After receiving the heads, we sent them to Porter Racing Heads for some minor porting and blueprinting. While the Edelbrock heads can be run out of the box, we prefer to pull them down to double check guide clearances, lap in the valves, and give everything a close inspection before spending a lot of time on the dyno at wide open throttle. These Performer RPM heads have the same small port size as stock heads, but they flow quite a bit more air. The Edelbrock heads flow 290 cfm on the intake at .600-inch lift right out of the box.

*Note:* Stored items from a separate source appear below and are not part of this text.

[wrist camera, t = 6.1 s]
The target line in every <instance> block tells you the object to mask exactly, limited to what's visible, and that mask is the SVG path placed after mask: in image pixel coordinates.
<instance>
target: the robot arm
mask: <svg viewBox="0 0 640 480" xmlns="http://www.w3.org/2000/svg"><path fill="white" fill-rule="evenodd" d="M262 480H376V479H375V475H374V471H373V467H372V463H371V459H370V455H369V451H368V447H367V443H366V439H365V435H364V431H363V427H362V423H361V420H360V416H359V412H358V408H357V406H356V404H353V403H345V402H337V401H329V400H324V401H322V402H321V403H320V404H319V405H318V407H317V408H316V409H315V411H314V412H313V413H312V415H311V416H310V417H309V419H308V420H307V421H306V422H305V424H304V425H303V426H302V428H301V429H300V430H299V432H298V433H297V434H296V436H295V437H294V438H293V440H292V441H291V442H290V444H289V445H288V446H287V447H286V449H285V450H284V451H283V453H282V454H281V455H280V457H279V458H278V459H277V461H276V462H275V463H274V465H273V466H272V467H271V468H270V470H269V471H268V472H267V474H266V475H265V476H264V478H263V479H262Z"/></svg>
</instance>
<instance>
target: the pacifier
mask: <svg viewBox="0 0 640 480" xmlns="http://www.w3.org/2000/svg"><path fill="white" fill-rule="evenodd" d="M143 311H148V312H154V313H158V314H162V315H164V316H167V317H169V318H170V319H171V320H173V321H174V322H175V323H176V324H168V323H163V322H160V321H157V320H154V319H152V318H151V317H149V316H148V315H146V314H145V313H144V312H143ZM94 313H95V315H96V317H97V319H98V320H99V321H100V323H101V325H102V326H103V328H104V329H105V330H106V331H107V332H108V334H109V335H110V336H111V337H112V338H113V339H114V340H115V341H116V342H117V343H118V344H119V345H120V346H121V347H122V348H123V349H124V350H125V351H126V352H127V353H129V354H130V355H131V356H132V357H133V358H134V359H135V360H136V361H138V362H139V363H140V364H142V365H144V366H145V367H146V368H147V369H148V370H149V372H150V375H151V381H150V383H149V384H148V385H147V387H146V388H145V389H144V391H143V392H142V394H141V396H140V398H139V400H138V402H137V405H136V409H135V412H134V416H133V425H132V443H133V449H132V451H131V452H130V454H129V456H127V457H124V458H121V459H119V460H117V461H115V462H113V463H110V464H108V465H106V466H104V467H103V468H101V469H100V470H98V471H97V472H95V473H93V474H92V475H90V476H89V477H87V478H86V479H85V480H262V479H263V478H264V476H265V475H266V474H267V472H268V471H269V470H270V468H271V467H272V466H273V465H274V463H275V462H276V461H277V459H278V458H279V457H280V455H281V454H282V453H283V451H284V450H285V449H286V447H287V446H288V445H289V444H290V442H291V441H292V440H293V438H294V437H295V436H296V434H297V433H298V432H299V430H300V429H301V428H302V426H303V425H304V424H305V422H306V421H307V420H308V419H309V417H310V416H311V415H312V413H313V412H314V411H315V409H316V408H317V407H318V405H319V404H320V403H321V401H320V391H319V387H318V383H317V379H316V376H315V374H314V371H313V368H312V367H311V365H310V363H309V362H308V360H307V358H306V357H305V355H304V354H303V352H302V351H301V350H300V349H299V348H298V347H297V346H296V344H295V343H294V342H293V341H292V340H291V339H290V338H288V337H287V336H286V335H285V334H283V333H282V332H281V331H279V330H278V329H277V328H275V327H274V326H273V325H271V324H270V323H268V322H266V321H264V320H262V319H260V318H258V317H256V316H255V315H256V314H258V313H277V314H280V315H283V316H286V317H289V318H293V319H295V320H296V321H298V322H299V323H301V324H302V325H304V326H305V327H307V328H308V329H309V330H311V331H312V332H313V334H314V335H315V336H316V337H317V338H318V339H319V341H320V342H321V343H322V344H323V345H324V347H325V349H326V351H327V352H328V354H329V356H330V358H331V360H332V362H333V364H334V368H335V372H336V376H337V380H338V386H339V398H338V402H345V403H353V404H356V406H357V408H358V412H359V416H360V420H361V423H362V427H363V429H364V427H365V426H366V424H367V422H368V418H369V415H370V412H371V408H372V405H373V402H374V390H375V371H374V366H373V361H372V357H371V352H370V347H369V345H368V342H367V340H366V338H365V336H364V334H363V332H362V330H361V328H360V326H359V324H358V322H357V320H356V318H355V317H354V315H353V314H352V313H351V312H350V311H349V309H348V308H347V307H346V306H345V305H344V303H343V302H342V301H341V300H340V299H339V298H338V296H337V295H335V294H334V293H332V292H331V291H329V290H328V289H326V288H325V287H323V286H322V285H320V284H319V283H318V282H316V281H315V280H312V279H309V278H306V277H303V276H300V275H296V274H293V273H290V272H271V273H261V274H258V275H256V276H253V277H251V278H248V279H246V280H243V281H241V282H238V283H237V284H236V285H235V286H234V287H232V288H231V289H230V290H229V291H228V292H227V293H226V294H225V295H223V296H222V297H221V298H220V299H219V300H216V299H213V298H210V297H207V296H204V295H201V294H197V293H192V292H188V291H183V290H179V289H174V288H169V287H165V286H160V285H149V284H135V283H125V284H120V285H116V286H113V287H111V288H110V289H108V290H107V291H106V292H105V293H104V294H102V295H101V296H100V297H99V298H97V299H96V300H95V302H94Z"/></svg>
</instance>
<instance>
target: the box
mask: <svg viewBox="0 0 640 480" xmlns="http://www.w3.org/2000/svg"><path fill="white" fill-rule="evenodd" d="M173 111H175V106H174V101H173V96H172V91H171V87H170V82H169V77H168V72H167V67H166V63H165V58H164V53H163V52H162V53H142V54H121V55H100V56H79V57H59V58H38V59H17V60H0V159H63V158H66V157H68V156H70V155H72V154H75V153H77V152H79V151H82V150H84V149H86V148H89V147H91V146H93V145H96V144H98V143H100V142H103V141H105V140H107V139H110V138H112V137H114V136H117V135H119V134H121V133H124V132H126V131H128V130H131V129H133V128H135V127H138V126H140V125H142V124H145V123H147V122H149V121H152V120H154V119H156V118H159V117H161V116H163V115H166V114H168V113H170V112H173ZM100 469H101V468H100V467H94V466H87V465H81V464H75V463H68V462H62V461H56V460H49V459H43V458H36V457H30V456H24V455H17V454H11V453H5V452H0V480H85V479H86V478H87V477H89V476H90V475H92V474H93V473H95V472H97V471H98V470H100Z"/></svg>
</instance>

The porting work by PRH picked up the flow to just a little over 300 cfm on the intake at .600 lift, which we felt should be good for about 600 hp if everything else is properly tuned.

Mopar big-block cylinder heads have two basic port sizes, standard and Max Wedge. These Edelbrock heads are the smaller, standard port size, which has a cross section of 2.88 square inches. The classic McFarland formula tells us that a 505ci engine with 2.88 square-inch cross-sectional heads will have a torque peak near 4,000 rpm. We always double-check our engine designs with the McFarland formula, and it is usually pretty good at predicting the actual results.

As with most aftermarket heads, the spark plugs in the Edelbrock RPM heads are angled, which can cause some fitment issues. Many header designs have been updated to fit the newer head designs, but older headers might require clearance work. As with most aluminum cylinder heads, a 3/4-inch reach spark plug is required.

Cam and Valvetrain
We knew that the size of the cylinder head ports would limit the power peak to less than 6,000 rpm, so a decision was made to go with a hydraulic-roller camshaft. Big-block Mopar engines never came from the factory with hydraulic-roller camshafts, but the aftermarket has stepped in to develop retro-fit parts. COMP Cams is one of those vendors with retro-fit parts for the Mopar big-block, including a line of Xtreme Energy hydraulic-roller camshafts that use their new XFI lobe family. For this engine, we went to the bottom of the page, and selected the XR292HR-10, which is the largest hydraulic-roller cam COMP had in the catalog. The XR292 has an advertised duration of 292/300, and a .050 duration of 242/248. The COMP catalog says this cam will have a radical idle but in our 505-inch engine the idle was actually quite mellow.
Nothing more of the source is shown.